While the epidemic continues to send shivers down markets everywhere, Jerry Lee Chee Yeong, an assistant portfolio manager at Fundsupermart, said the current selldown of certain stocks appears to have been overdone. Nevertheless, he cautioned that volatility may persist in the global and local equity markets, especially among tourism-linked counters.

“I would advise investors to remain cautious as the number of confirmed cases will likely continue to rise over the next couple of weeks as the number of suspected cases still remains high.

“Having said that, if history is any guide, the impact of such a virus on the economy is rather short-lived.

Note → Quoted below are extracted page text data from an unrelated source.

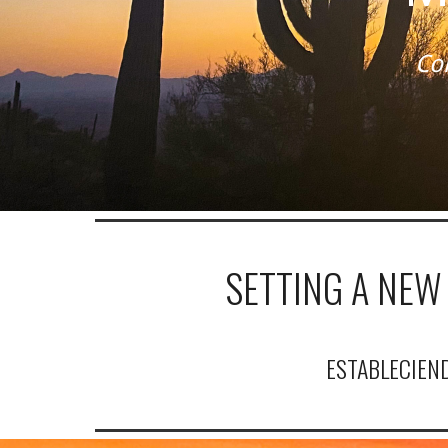
Co
SETTING A NEW
ESTABLECIEN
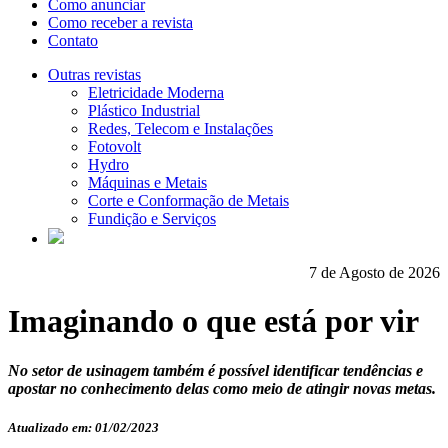
Como anunciar
Como receber a revista
Contato
Outras revistas
Eletricidade Moderna
Plástico Industrial
Redes, Telecom e Instalações
Fotovolt
Hydro
Máquinas e Metais
Corte e Conformação de Metais
Fundição e Serviços
7 de Agosto de 2026
Imaginando o que está por vir
No setor de usinagem também é possível identificar tendências e
apostar no conhecimento delas como meio de atingir novas metas.
Atualizado em: 01/02/2023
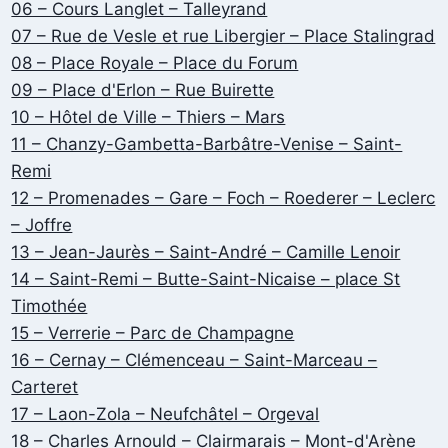
06 – Cours Langlet – Talleyrand
07 – Rue de Vesle et rue Libergier – Place Stalingrad
08 – Place Royale – Place du Forum
09 – Place d'Erlon – Rue Buirette
10 – Hôtel de Ville – Thiers – Mars
11 – Chanzy-Gambetta-Barbâtre-Venise – Saint-
Remi
12 – Promenades – Gare – Foch – Roederer – Leclerc
– Joffre
13 – Jean-Jaurès – Saint-André – Camille Lenoir
14 – Saint-Remi – Butte-Saint-Nicaise – place St
Timothée
15 – Verrerie – Parc de Champagne
16 – Cernay – Clémenceau – Saint-Marceau –
Carteret
17 – Laon-Zola – Neufchâtel – Orgeval
18 – Charles Arnould – Clairmarais – Mont-d'Arène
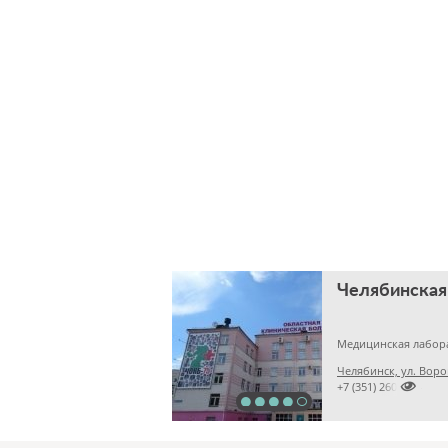
Медицинская лабор
Челябинск, ул. Воро

+7 (351) 2609824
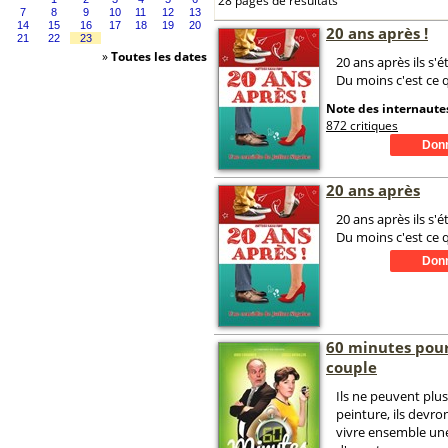
28 pages de résultats
7
8
9
10
11
12
13
14
15
16
17
18
19
20
20 ans après !
21
22
23
»
Toutes les dates
20 ans après ils s'é
Du moins c'est ce qu
Note des internautes
872 critiques
20 ans après
20 ans après ils s'é
Du moins c'est ce qu
60 minutes pour
couple
Ils ne peuvent plus
peinture, ils devr
vivre ensemble un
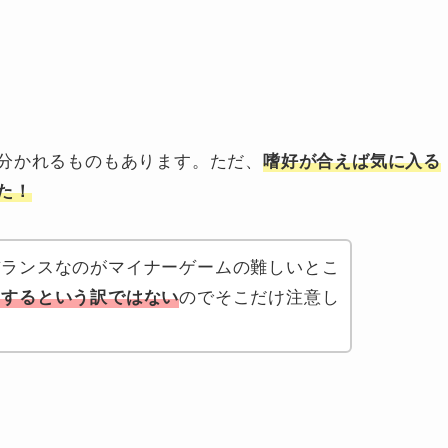
分かれるものもあります。ただ、
嗜好が合えば気に入る
た！
バランスなのがマイナーゲームの難しいとこ
のでそこだけ注意し
けするという訳ではない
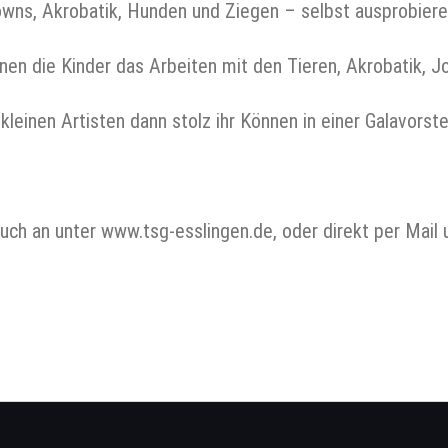
owns, Akrobatik, Hunden und Ziegen – selbst ausprobier
rnen die Kinder das Arbeiten mit den Tieren, Akrobatik, J
leinen Artisten dann stolz ihr Können in einer Galavorstel
uch an unter www.tsg-esslingen.de, oder direkt per Mail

Hence, at this moment, investors should not jump the gun and panic sell their investments. Long-term value investors can consider adding some exposure if prices drop further due to irrational sell-offs,” Lee said when contacted.

Similarly, Credit Suisse research analyst Danny Goh pointed to how tourism-related stocks such as Genting, GenM, and MAHB, which were sold down due to concerns over the 2002-2003 SARS outbreak, soon saw their share prices recover and even surpass the pre-SARS level by November 2003 — just three months after concerns over the SARS outbreak eased.

“Genting and GenM are [currently] both trading at the bottom of their historical price-earnings ratio valuation range, and at similar levels to that in the SARS period, albeit with some possible downside risks to net profit estimates. We urge investors to monitor the [Wuhan virus] situation and expect these stocks to stage a rebound soon after travel concerns ease,” he said.

He also observed that while tourist arrivals plunged as much as 57% to 456,000 per month in April 2003 at the height of the SARS outbreak when compared with pre-SARS level in January 2003, the numbers rebounded sharply post-SARS. Tourist arrivals, he noted, rose 29% in the three months of August to October 2003, compared with the average recorded during the February to August period of that year.

Analysts at Maybank Kim Eng think that countries that are more open and dependent on China’s trade and tourism will be negatively impacted, with Singapore and Thailand seen as the ones likely to be the most hit within Asean. Malaysia and Vietnam, on the other hand, are expected to see a smaller negative impact.

“Malaysia will take some hit from the decline in China tourists, especially the casino sector, which felt a blow in the SARS episode. Resorts World Genting saw net profit plunge by 45% in the first half of 2003 during the peak of the SARS epidemic.

“Our gaming analyst does not discount the possibility that the Malaysian government will roll back some of the 10% duty rate hike that came into effect on Jan 1, 2019,” it added.

This article first appeared in The Edge Financial Daily, on Feb 3, 2020.